Exercise objective:
Please print the lines below exactly, starting at the first line and ending at the line that contains "Schwachstellen, indem statische".
>>>
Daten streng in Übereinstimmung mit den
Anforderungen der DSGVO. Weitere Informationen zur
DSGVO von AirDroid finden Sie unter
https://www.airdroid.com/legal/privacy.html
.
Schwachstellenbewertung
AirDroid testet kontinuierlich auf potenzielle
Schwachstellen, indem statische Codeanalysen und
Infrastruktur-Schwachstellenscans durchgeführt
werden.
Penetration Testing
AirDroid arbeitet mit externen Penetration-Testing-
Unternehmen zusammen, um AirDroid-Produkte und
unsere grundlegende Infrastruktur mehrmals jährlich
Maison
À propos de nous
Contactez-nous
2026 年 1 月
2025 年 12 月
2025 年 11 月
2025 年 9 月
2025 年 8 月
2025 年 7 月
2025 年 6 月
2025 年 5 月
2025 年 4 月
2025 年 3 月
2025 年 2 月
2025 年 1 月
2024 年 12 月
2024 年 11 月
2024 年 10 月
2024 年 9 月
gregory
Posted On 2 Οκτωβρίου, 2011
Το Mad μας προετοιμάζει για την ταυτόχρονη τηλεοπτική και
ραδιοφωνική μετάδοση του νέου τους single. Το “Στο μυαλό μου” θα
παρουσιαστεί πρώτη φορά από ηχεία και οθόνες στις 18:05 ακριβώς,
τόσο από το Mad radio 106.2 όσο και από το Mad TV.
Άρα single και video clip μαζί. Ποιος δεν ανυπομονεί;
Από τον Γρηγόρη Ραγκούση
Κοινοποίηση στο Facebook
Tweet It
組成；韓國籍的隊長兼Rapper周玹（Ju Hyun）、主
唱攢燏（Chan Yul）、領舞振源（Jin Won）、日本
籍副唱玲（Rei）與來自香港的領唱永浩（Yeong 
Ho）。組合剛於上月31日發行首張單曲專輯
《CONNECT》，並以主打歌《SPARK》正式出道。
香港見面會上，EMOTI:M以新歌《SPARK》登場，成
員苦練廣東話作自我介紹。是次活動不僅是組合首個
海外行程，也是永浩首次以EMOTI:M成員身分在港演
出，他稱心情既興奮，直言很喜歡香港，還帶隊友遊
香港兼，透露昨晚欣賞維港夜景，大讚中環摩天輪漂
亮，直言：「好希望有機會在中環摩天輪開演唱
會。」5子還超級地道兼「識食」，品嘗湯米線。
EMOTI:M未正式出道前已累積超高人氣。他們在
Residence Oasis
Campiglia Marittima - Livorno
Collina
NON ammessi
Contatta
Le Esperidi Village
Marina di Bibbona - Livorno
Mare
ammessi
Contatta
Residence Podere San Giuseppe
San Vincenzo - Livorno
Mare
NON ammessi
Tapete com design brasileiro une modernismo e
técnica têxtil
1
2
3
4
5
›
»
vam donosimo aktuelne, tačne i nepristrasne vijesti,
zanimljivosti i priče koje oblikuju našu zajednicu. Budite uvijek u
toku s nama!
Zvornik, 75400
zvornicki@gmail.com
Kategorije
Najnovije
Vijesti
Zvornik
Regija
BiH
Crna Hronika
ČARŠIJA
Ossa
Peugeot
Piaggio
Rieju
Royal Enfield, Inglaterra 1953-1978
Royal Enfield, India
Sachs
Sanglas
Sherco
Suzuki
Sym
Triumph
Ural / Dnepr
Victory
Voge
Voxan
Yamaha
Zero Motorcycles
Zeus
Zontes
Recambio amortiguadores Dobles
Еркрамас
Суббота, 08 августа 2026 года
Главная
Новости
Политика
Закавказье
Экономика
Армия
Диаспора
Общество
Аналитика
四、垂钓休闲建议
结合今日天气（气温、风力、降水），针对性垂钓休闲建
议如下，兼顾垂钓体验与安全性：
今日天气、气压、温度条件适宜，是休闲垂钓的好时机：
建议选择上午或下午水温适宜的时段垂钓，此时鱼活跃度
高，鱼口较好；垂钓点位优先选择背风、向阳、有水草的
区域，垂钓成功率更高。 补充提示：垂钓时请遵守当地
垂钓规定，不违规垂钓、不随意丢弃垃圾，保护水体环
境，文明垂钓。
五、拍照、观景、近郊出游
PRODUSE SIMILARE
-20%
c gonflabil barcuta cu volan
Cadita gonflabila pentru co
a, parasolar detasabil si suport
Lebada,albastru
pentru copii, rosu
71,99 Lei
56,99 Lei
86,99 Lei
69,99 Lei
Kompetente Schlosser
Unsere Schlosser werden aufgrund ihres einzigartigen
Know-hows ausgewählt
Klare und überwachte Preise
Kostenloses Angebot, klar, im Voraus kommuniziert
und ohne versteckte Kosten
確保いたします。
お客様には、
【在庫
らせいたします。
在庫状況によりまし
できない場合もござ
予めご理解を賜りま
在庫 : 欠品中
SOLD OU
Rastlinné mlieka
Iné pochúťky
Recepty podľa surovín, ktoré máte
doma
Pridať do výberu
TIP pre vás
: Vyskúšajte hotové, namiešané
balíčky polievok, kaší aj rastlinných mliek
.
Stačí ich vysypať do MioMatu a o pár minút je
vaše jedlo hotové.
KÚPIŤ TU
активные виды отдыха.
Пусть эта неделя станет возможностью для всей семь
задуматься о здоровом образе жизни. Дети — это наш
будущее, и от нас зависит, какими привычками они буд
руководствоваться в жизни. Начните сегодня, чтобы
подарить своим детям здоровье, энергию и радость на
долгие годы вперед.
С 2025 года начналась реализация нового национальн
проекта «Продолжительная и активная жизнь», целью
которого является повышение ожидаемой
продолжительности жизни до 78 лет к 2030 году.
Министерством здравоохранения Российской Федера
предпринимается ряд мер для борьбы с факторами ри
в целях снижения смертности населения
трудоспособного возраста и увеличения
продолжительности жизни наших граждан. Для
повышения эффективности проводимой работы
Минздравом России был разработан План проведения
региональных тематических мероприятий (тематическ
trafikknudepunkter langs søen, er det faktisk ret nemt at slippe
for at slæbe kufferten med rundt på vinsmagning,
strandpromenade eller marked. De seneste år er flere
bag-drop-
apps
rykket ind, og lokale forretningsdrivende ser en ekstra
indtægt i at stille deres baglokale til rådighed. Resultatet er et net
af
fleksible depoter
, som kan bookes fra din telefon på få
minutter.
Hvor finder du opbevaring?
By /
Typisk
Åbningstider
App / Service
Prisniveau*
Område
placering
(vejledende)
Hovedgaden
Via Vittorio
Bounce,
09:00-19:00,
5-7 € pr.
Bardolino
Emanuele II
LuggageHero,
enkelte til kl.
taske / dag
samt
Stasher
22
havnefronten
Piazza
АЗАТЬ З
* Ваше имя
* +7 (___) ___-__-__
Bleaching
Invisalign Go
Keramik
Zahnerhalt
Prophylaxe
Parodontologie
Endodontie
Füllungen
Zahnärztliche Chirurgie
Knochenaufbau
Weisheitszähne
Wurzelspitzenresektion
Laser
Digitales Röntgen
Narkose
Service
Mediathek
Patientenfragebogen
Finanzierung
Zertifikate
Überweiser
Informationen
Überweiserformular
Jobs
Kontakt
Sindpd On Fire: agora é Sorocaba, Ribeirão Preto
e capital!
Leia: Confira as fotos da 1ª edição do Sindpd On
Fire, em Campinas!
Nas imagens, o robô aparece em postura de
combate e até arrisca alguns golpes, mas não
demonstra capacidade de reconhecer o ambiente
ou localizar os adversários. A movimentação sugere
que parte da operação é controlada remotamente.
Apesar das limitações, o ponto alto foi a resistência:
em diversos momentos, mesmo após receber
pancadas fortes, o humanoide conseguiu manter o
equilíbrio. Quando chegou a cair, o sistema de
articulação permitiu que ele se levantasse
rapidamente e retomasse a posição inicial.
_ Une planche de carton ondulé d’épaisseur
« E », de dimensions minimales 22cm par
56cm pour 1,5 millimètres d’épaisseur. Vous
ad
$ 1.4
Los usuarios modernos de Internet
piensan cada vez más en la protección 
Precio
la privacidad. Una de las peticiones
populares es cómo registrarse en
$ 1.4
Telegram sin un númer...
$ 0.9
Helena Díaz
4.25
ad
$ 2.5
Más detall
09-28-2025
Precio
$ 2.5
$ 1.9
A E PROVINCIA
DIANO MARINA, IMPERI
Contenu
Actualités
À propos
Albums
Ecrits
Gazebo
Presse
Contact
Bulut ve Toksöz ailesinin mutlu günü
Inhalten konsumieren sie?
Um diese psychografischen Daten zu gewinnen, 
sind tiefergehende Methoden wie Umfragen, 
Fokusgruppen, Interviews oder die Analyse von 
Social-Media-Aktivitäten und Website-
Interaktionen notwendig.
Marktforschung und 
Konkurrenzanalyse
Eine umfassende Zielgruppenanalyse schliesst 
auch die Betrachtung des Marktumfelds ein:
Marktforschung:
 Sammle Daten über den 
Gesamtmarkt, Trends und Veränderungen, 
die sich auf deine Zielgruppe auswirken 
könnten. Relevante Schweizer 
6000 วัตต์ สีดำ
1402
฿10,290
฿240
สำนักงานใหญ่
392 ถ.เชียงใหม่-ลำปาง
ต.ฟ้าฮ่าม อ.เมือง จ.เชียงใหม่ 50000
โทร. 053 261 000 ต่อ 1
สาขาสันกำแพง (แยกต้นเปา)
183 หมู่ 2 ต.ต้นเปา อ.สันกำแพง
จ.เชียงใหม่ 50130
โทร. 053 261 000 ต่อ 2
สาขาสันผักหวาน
<<<
Output:
Daten streng in Übereinstimmung mit den
Anforderungen der DSGVO. Weitere Informationen zur
DSGVO von AirDroid finden Sie unter
https://www.airdroid.com/legal/privacy.html
.
Schwachstellenbewertung
AirDroid testet kontinuierlich auf potenzielle
Schwachstellen, indem statische Codeanalysen und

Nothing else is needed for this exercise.